Le temps, la beauté, le rouge à lèvres, l’eau du bain... instants volés à Georges Perros

Il aurait comme qui dirait des faux-airs de Régine ce Georges Perros, avec ces petits papiers collés sur la porte du frigo, posés sur la table de chevet, laissés traînés dans le vide-poche de l’entrée.1 Laissez parler les papiers collés de Georges Perros... ils vous en raconteront !

Au sujet de la beauté féminine

Mesdames, soyez laides : c’est un ordre ! En effet, on « n’écoute pas les femmes gracieuses, les femmes dignes de ce nom. Mais tandis qu’elles parlent, on admire le mouvement de leurs épaules, de leurs cils, de leurs paupières, de leurs lèvres. Le charme essentiel de la femme consiste à faire passer ce qu’elle dit après ce qui émane d’elles. Qui s’en plaindrait ? »

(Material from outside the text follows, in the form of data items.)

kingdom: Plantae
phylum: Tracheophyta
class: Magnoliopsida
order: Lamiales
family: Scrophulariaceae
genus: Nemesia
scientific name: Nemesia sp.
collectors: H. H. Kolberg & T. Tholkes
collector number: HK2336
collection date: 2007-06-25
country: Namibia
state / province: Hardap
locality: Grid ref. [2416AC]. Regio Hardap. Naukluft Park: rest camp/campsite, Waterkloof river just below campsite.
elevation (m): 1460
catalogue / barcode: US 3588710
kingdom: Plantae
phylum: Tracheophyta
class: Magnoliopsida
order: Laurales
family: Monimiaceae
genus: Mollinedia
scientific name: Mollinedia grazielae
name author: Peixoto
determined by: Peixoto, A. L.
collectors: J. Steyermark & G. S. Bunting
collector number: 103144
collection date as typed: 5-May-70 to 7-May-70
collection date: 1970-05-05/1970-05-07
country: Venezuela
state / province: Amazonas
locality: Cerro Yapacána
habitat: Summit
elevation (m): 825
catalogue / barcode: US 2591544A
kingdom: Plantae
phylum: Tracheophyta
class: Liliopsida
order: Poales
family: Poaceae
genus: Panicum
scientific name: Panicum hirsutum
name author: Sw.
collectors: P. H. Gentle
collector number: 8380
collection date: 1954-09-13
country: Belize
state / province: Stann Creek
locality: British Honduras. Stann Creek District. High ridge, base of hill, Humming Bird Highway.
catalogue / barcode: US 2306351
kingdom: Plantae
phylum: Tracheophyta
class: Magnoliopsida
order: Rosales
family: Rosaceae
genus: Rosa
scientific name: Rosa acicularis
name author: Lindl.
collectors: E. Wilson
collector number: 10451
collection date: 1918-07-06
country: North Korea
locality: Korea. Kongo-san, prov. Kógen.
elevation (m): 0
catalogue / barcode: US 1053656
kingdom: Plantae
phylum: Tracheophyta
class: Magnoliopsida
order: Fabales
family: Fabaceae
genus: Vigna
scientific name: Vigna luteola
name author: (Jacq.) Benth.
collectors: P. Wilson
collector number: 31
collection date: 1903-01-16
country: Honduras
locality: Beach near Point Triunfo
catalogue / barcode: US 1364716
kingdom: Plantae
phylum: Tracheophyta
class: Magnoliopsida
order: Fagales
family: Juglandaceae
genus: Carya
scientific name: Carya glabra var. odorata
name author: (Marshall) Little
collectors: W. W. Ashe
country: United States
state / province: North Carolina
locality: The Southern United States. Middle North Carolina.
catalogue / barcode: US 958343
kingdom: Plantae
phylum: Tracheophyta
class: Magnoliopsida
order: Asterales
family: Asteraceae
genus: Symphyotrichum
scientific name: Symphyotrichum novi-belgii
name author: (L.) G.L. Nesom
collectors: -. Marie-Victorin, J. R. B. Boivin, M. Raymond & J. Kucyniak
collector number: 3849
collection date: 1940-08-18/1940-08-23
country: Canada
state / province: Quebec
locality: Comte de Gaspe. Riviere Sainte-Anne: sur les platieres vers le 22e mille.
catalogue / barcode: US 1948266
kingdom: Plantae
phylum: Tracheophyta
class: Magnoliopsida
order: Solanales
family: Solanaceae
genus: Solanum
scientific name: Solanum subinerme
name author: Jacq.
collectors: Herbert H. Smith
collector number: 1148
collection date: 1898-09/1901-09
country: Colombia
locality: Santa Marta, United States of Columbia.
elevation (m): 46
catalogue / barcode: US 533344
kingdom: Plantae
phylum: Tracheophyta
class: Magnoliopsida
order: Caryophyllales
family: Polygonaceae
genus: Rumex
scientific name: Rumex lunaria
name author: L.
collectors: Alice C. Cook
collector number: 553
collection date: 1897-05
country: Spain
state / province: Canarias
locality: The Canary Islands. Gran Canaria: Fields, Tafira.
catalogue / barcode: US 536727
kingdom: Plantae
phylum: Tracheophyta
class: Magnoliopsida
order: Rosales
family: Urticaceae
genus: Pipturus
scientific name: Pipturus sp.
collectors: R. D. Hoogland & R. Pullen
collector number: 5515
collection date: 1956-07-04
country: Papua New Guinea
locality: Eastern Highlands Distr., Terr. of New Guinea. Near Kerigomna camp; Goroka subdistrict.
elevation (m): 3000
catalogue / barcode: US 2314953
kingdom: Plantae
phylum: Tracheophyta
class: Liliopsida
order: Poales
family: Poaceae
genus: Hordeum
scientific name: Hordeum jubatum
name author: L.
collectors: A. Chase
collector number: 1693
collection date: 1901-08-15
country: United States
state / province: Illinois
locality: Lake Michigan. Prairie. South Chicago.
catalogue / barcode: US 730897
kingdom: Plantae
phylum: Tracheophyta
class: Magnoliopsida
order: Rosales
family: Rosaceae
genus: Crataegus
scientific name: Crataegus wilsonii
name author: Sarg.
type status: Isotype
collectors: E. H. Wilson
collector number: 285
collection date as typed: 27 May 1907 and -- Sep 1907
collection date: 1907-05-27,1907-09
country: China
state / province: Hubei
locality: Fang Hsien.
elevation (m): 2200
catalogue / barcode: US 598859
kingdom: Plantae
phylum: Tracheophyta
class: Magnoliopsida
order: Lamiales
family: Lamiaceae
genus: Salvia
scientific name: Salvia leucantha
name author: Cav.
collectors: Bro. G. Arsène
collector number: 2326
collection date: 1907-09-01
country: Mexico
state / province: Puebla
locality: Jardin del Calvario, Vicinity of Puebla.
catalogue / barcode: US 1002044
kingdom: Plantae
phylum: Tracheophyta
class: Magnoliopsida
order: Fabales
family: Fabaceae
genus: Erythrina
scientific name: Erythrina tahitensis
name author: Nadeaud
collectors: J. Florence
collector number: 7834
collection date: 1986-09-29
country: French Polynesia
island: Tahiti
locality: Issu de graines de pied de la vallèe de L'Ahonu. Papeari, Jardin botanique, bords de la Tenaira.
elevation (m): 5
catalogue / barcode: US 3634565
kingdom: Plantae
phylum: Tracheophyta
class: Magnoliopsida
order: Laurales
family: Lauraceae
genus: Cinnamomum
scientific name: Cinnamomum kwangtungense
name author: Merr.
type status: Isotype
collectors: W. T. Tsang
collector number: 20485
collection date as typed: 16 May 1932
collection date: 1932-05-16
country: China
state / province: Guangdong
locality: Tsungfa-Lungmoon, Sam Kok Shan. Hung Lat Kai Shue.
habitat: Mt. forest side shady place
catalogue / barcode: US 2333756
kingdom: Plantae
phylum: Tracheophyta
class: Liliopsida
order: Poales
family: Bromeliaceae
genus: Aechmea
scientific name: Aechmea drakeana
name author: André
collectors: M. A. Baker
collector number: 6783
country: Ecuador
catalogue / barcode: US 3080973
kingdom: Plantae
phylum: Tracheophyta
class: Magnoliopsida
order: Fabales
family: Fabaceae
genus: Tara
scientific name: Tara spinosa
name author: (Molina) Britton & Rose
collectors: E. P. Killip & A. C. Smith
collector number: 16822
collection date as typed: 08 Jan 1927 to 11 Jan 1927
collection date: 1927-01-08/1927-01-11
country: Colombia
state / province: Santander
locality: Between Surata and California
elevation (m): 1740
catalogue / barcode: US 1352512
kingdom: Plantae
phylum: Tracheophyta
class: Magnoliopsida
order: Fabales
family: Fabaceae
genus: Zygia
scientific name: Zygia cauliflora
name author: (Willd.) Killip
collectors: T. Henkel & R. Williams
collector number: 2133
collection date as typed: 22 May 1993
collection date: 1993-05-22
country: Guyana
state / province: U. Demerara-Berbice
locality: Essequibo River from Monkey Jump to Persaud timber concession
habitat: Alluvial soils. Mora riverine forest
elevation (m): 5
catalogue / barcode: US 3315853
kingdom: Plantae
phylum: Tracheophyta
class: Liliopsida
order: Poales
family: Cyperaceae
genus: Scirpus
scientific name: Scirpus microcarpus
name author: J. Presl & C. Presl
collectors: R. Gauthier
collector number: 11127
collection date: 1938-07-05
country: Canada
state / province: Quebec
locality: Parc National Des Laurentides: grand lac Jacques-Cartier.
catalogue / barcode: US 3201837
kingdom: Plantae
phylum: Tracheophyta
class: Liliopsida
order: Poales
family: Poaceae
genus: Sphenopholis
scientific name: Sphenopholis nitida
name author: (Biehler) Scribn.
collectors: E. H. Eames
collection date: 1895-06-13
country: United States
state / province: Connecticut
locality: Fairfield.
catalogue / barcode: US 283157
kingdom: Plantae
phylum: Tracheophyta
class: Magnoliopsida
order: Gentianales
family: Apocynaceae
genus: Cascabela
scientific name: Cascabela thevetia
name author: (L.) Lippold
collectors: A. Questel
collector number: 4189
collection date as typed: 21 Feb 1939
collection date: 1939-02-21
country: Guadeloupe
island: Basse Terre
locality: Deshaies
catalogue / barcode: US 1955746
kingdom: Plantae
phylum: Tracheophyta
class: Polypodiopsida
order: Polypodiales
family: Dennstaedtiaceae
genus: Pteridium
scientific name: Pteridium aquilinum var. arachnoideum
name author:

Mesdames, restez éloignées : c’est un ordre ! En effet, « vue de trop près », « on ruine la distance qui fait » qu’une femme « est belle. »

Mesdames, soignez votre regard : c’est un ordre ! En effet, l’élément premier qui déclenche l’amour se situe entre le front et le nez. L’arc des sourcils, voilà l’élément anatomique qui émarge en tête de liste des atouts-séduction de la femme, vue par Georges Perros. Suivent « une intonation », un geste de la main sur une joue...

Au sujet du rouge à lèvres

Une pensée profonde sur la labilité des rouges à lèvres : « Il est bien difficile d’embrasser une femme sans ôter le rouge qu’elle a sur les lèvres ». Et les intransférables, alors, ça existe pourtant ! Définition d’intransférable : qui ne se transfère ni sur le mouchoir, ni sur le verre, ni... résiste donc au baiser.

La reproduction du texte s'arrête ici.